The Lok Sabha passed the controversial and contentious Citizenship Amendment Bill on Wednesday. The political Opposition and several civil society groups in the Northeast responded to the introduction of the bill in Parliament by observing a bandh in the region. Irrespective of its fate in the Upper House, the proposed legislation has polarised the Northeast and triggered a process of social and political realignment. Most disquietingly, it threatens to expose the faultlines that had led to the rise of subnationalist politics in the region in the 1980s.
The BJP has been expanding its footprint in the Northeast ever since it won the 2014 general election. The party now runs governments in Assam, Manipur, Tripura and Arunachal Pradesh whereas its allies are in office in Meghalaya, Nagaland and Mizoram. However, its allies are distancing themselves from the BJP over the citizenship bill. On Wednesday, the Asom Gana Parishad, the political face of Assamese subnationalism, withdrew its ministers from the BJP-led government in Guwahati and quit the NDA. Meghalaya Chief Minister Conrad Sangma has said his party, a constituent of the NDA, is opposed to the bill. The Indigenous People’s Front of Tripura (IPFT), again an ally of the BJP, supported the protests in Tripura against the bill. Mizoram Chief Minister Zoramthanga, another NDA partner, has also opposed the proposed law. The political churn reflects the fact that questions concerning ethnic and linguistic identities have underpinned politics in the region for decades. However, the subnationalist narrative in the region so far focussed on opposition to the “foreigner”, and has been indifferent to religion.
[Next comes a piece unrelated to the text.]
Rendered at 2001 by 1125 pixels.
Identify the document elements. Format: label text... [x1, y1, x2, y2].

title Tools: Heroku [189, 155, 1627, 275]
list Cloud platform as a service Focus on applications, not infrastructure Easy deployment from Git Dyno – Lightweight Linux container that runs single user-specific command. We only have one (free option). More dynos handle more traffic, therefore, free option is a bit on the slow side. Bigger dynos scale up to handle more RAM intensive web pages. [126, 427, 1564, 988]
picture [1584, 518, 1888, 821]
The Citizenship Amendment Bill, which privileges the claims of non-Muslim migrants, has sought to twist this narrative. BJP leader Himanta Biswa Sarma has painted the spectre of Muslim separatism to build support for the bill. This is a divisive and dangerous idea, especially in Assam, where Muslims constitute over 34 per cent of the population and many Muslim outfits support secular opposition to illegal migration. The citizenship bill also complicates the NRC process since it advances the cut-off date for non-Muslims seeking Indian citizenship to 2014 from 1971, the year agreed upon in the Assam Accord. This would mean that a significant percentage of the 40 lakh people who may turn stateless once the NRC is updated will qualify for Indian citizenship, a prospect that alarms subnationalist forces in the Northeast. The BJP has sought to assuage such fears by promising extra protection to indigenous communities. The emphasis on exclusivist identities is a fraught proposition. The BJP is exposing a new faultline by proposing that religious identity be the marker of citizenship.